Son of a Gun—On Target


A few weeks ago we had the pleasure of going to Son of a Gun, a newish West Hollywood restaurant. Small, intimate—when we first drove by, we had to circle the block twice to find it—the food is original and delicious.

We started off with the hamachi with vinaigrette apple and radish sprouts.

Hamachi with Apples, Sprouts and Vinaigrette
Hamachi with Apples, Sprouts and Vinaigrette

Sashimi-grade yellow-fin tuna with tart apples and a light splash of rice-vinegar dressing and a sprinkling of green spouts. This precious appetizer deserves a shout-out. Next, we had the steelhead roe which was good, but not memorable, the uni with burrata and yuzu didn’t knock our socks off, and the huge mound of yellowfin tuna with avocado was just bizarre. So, stick with the hamachi!
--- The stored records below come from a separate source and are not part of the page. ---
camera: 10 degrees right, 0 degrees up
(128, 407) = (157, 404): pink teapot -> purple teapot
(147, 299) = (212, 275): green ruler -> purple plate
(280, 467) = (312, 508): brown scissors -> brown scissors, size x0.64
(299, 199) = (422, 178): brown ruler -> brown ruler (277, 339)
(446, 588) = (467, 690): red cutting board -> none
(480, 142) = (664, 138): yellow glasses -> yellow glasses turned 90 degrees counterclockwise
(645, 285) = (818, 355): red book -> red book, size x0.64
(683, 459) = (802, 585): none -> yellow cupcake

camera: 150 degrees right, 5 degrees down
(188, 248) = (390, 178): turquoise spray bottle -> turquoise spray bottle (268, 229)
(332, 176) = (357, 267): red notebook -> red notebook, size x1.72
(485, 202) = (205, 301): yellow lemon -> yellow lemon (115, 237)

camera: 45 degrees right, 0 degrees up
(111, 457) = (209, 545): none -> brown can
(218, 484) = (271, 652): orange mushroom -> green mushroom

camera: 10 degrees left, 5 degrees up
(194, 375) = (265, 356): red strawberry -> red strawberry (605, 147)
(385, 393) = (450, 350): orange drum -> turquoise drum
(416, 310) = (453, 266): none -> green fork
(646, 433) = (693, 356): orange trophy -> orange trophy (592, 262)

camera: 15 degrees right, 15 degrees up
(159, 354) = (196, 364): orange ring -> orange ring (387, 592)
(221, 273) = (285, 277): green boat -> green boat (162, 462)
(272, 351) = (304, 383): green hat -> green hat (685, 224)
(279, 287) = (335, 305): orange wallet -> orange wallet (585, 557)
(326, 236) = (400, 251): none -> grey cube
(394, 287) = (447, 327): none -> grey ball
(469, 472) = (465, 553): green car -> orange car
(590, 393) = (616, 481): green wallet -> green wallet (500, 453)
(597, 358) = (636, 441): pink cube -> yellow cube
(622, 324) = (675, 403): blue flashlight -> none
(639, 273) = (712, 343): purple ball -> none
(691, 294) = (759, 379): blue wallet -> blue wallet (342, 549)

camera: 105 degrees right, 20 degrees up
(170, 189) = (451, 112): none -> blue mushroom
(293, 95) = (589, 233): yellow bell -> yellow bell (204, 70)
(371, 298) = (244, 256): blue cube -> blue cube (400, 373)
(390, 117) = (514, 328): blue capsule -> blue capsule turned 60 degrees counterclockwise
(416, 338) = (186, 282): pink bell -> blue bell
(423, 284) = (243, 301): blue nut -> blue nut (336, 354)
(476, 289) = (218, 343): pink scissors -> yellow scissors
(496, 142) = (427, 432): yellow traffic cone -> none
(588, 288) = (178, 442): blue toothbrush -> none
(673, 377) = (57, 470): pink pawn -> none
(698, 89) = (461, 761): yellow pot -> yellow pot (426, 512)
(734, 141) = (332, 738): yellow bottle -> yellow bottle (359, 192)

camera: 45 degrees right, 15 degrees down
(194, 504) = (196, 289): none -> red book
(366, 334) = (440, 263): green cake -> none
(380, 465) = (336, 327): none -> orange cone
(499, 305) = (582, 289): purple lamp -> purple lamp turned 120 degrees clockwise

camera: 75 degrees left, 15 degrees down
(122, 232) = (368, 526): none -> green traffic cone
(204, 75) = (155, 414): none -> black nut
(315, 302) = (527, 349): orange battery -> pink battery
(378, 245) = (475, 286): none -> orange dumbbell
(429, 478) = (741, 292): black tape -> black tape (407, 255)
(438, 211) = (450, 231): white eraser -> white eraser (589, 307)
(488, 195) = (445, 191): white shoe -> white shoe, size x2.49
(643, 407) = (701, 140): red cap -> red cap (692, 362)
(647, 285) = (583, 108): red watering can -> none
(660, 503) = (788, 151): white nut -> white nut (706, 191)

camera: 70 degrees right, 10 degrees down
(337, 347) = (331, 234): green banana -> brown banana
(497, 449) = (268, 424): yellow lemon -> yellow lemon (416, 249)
For the entrees and small plates, we had the lobster roll—very tiny but melt-in-your-mouth delicious so we ordered two. The shrimp toast that is highly praised on Yelp as one of Son of a Gun’s best appetizers is just too deep-fried for our taste, so we would pass on it next time. The linguine with clams with an uni olio was delicious as was the cucumber salad with two kinds of cucumbers (fresh and pickled) on a delicious bed of mizuna and tiny cherry tomatoes laced with a citrusy yuzu dressing. We could have eaten another one of those.

Cucumber Tomato Salad
Cucumber Tomato Salad

The special of the night was sea bass in a Vietnamese pho-style broth but no rice or noodles, just delicious bok choy and greens with lots of cilantro. A real winner.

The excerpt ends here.